WrethaJuly 20, 2014 at 12:49 pm #50540
Even when I was working a 9 to 5 career, I still lived off grid… I would go to the office every day.
Home is always off grid, but there is the necessary facts that money makes things possible !!!
AlanJuly 24, 2014 at 9:11 pm #50606
if you simplify enuff you would be amazed how little money you actually need :)August 5, 2014 at 8:09 pm #50740
I sold my property in town and owner financed it to have some monthly income. Hit the occasional auction and buy cheap to fix and resell. I built a small bandsaw mill and use it to make lumber out of wind blown or free trees. Turn that into outhouses, dog houses, storage sheds and small cabins to sell. Let’s me work from home as I have time or need money. I will do most anything to stay out of town. Never going to get rich but life is sure less stressful.August 6, 2014 at 11:10 am #50748
I tell you what Scott, less stressful is priceless, nothing wrong with that. Do you have any pictures of your work to share?August 22, 2014 at 6:44 am #50850
My wife and I saved carefully when we worked, but we were always thinking how nice it would be to escape the 9 to 5. We were into sailing at the time and a retired neighbor told us to go cruising while still young enough. I think this applies to off-grid living generally. We took the advice and quit our good jobs at age 40 in 2001. Sailing is not easy – it is physically demanding at times and there is plenty of stuff to fix. Waiting until age 65+ makes it harder. We did our sailing and now we have it out of the system and live on a small farm in the Dom Rep. So we are still living off the savings. There is still a decade+ to go before we get any social security.

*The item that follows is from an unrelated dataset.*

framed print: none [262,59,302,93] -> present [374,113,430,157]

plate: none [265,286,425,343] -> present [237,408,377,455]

Must have been a lot of savings!? I don’t think so. We found that while sailing around (never into a marina), we could get along on about $1500 per month. But we did not have enough saved for that so we had to find jobs along the way. Now that we live on the farm, the cost is somewhat lower – but we are still investing some capital to get things set up. I HOPE that investing will continue to diminish over time, but I sometimes wonder. The monthly expense is down to $1000 for us now – and we have a pickup truck that guzzles diesel fuel.

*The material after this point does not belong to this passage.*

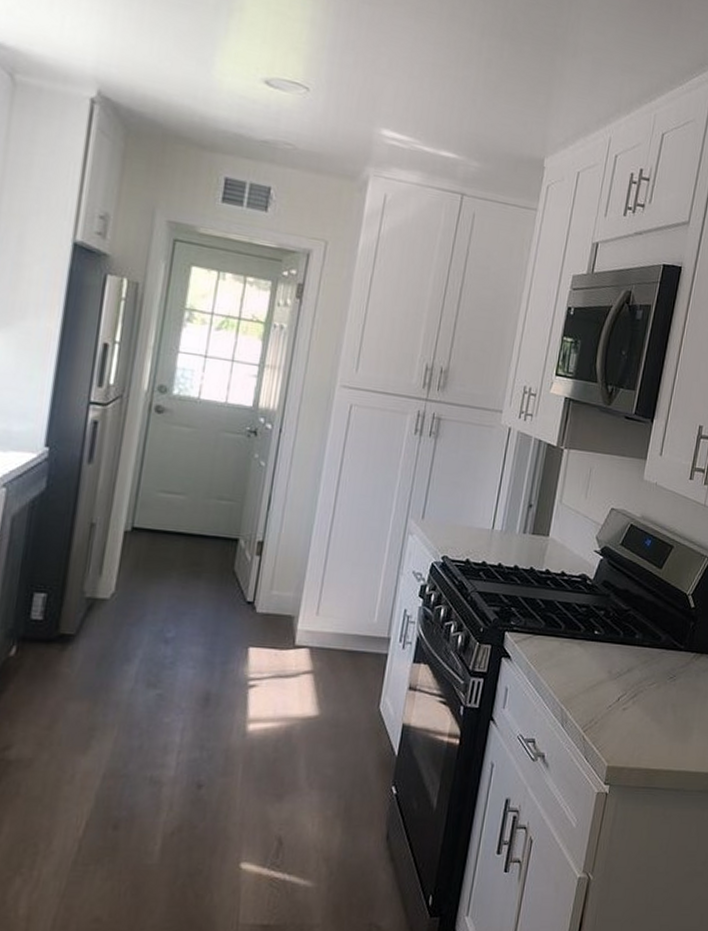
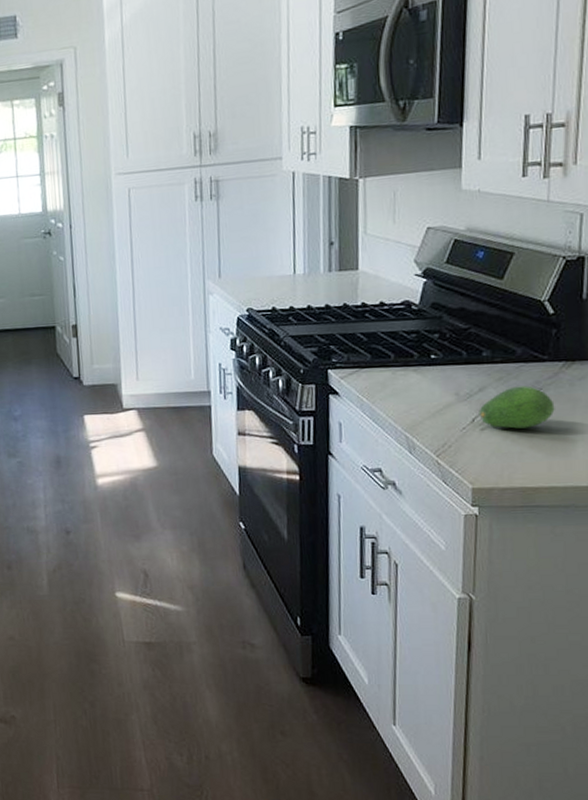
fruit: none [624,671,683,712] -> present [479,386,555,429]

The farm produces some salable output, but that is pretty minor at this point. We generate about 15 bunches (a bunch is about 200 bananas) of bananas every couple of weeks $2/200 bananas! woohoo. Some years we have also been able to sell a couple hundred dollars worth of coffee. We also have a lot of avocados, but there are large producers near us that produce far more at the same time, so ours are not commercially valuable. Avocados go for almost $0.10 each at the farm – how much are they going for at groceries in the USA? We eat them till our poop turns green. J K
Producing our own food is extremely gratifying and we want to do more of it. Every meal I eat that I gather off this mountainside is still like a $50 restaurant meal to me. If I add all those up – that is like a lot of income, right?August 22, 2014 at 5:25 pm #50853
can you direct ship coffee beans and bananas?
if so i might be interested in some if you dont use chemicalsAugust 22, 2014 at 9:33 pm #50855
Hi Beast, well I am a chemical engineer by training and my motto is “without chemicals, nothing would exist!” but I don’t add any “industrial” chemicals – but anyway I also don’t have any way to ship at this point – I presume you are not in the Dominican Republic (otherwise, you’d probably already have your OWN bananas!). For bananas, one must obtain an export license I think. That may be the case for coffee as well – I am not sure. A lot of coffee and bananas here are grown without use of fertilizers, herbicides or fungicides for the simple reason that such chemicals are expensive. But there is no guarantee – when I sell coffee, nobody asks me whether I fertilized or applied anything to the crop. Same with bananas. I think all my produce is bound for domestic markets – no exporting. But the commodity market is byzantine. Anyway, thanks for the inquiry!